Set out every line of the records below as a numbered list, omitting any blank lines.

## begin

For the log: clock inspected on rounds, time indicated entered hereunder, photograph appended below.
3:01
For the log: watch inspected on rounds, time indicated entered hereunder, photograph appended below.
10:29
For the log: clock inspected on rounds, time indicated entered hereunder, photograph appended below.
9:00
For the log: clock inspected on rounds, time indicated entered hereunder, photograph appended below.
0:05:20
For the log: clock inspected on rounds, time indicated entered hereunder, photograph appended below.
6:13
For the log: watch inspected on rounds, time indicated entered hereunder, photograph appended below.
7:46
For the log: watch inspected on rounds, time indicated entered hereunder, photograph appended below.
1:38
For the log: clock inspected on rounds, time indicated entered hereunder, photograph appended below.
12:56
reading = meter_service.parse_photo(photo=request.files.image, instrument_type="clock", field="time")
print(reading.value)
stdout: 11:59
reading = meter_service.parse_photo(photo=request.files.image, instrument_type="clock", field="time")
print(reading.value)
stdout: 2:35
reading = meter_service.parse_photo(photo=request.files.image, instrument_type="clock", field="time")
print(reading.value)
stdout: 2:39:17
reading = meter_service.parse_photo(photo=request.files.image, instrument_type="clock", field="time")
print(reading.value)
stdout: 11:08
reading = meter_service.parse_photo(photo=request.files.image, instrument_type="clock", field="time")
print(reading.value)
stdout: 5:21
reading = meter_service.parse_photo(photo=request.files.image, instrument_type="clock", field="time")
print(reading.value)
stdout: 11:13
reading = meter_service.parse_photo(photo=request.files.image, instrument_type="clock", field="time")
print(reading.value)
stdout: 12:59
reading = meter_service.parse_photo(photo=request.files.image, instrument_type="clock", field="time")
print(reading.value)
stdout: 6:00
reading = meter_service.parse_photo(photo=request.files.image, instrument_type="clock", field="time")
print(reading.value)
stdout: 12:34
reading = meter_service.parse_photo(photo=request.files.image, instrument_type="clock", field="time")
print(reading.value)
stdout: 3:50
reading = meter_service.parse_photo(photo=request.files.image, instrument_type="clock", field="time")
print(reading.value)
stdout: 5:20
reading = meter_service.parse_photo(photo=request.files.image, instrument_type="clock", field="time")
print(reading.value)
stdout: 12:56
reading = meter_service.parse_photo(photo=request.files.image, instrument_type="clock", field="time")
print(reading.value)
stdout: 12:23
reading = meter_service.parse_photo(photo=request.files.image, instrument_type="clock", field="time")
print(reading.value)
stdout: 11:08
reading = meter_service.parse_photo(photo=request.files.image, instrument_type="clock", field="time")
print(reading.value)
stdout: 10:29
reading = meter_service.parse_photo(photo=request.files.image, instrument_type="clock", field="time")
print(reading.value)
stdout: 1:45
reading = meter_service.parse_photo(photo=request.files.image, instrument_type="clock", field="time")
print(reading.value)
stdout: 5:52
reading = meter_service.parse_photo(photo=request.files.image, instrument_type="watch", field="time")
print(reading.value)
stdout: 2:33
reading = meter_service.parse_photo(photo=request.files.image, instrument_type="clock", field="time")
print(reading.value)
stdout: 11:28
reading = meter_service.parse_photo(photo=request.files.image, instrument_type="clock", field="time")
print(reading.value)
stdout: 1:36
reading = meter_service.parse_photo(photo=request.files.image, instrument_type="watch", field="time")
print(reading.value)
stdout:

## end

- **CORRECT OUTPUT**
1. For the log: clock inspected on rounds, time indicated entered hereunder, photograph appended below.
2. 3:01
3. For the log: watch inspected on rounds, time indicated entered hereunder, photograph appended below.
4. 10:29
5. For the log: clock inspected on rounds, time indicated entered hereunder, photograph appended below.
6. 9:00
7. For the log: clock inspected on rounds, time indicated entered hereunder, photograph appended below.
8. 0:05:20
9. For the log: clock inspected on rounds, time indicated entered hereunder, photograph appended below.
10. 6:13
11. For the log: watch inspected on rounds, time indicated entered hereunder, photograph appended below.
12. 7:46
13. For the log: watch inspected on rounds, time indicated entered hereunder, photograph appended below.
14. 1:38
15. For the log: clock inspected on rounds, time indicated entered hereunder, photograph appended below.
16. 12:56
17. reading = meter_service.parse_photo(photo=request.files.image, instrument_type="clock", field="time")
18. print(reading.value)
19. stdout: 11:59
20. reading = meter_service.parse_photo(photo=request.files.image, instrument_type="clock", field="time")
21. print(reading.value)
22. stdout: 2:35
23. reading = meter_service.parse_photo(photo=request.files.image, instrument_type="clock", field="time")
24. print(reading.value)
25. stdout: 2:39:17
26. reading = meter_service.parse_photo(photo=request.files.image, instrument_type="clock", field="time")
27. print(reading.value)
28. stdout: 11:08
29. reading = meter_service.parse_photo(photo=request.files.image, instrument_type="clock", field="time")
30. print(reading.value)
31. stdout: 5:21
32. reading = meter_service.parse_photo(photo=request.files.image, instrument_type="clock", field="time")
33. print(reading.value)
34. stdout: 11:13
35. reading = meter_service.parse_photo(photo=request.files.image, instrument_type="clock", field="time")
36. print(reading.value)
37. stdout: 12:59
38. reading = meter_service.parse_photo(photo=request.files.image, instrument_type="clock", field="time")
39. print(reading.value)
40. stdout: 6:00
41. reading = meter_service.parse_photo(photo=request.files.image, instrument_type="clock", field="time")
42. print(reading.value)
43. stdout: 12:34
44. reading = meter_service.parse_photo(photo=request.files.image, instrument_type="clock", field="time")
45. print(reading.value)
46. stdout: 3:50
47. reading = meter_service.parse_photo(photo=request.files.image, instrument_type="clock", field="time")
48. print(reading.value)
49. stdout: 5:20
50. reading = meter_service.parse_photo(photo=request.files.image, instrument_type="clock", field="time")
51. print(reading.value)
52. stdout: 12:56
53. reading = meter_service.parse_photo(photo=request.files.image, instrument_type="clock", field="time")
54. print(reading.value)
55. stdout: 12:23
56. reading = meter_service.parse_photo(photo=request.files.image, instrument_type="clock", field="time")
57. print(reading.value)
58. stdout: 11:08
59. reading = meter_service.parse_photo(photo=request.files.image, instrument_type="clock", field="time")
60. print(reading.value)
61. stdout: 10:29
62. reading = meter_service.parse_photo(photo=request.files.image, instrument_type="clock", field="time")
63. print(reading.value)
64. stdout: 1:45
65. reading = meter_service.parse_photo(photo=request.files.image, instrument_type="clock", field="time")
66. print(reading.value)
67. stdout: 5:52
68. reading = meter_service.parse_photo(photo=request.files.image, instrument_type="watch", field="time")
69. print(reading.value)
70. stdout: 2:33
71. reading = meter_service.parse_photo(photo=request.files.image, instrument_type="clock", field="time")
72. print(reading.value)
73. stdout: 11:28
74. reading = meter_service.parse_photo(photo=request.files.image, instrument_type="clock", field="time")
75. print(reading.value)
76. stdout: 1:36
77. reading = meter_service.parse_photo(photo=request.files.image, instrument_type="watch", field="time")
78. print(reading.value)
79. stdout:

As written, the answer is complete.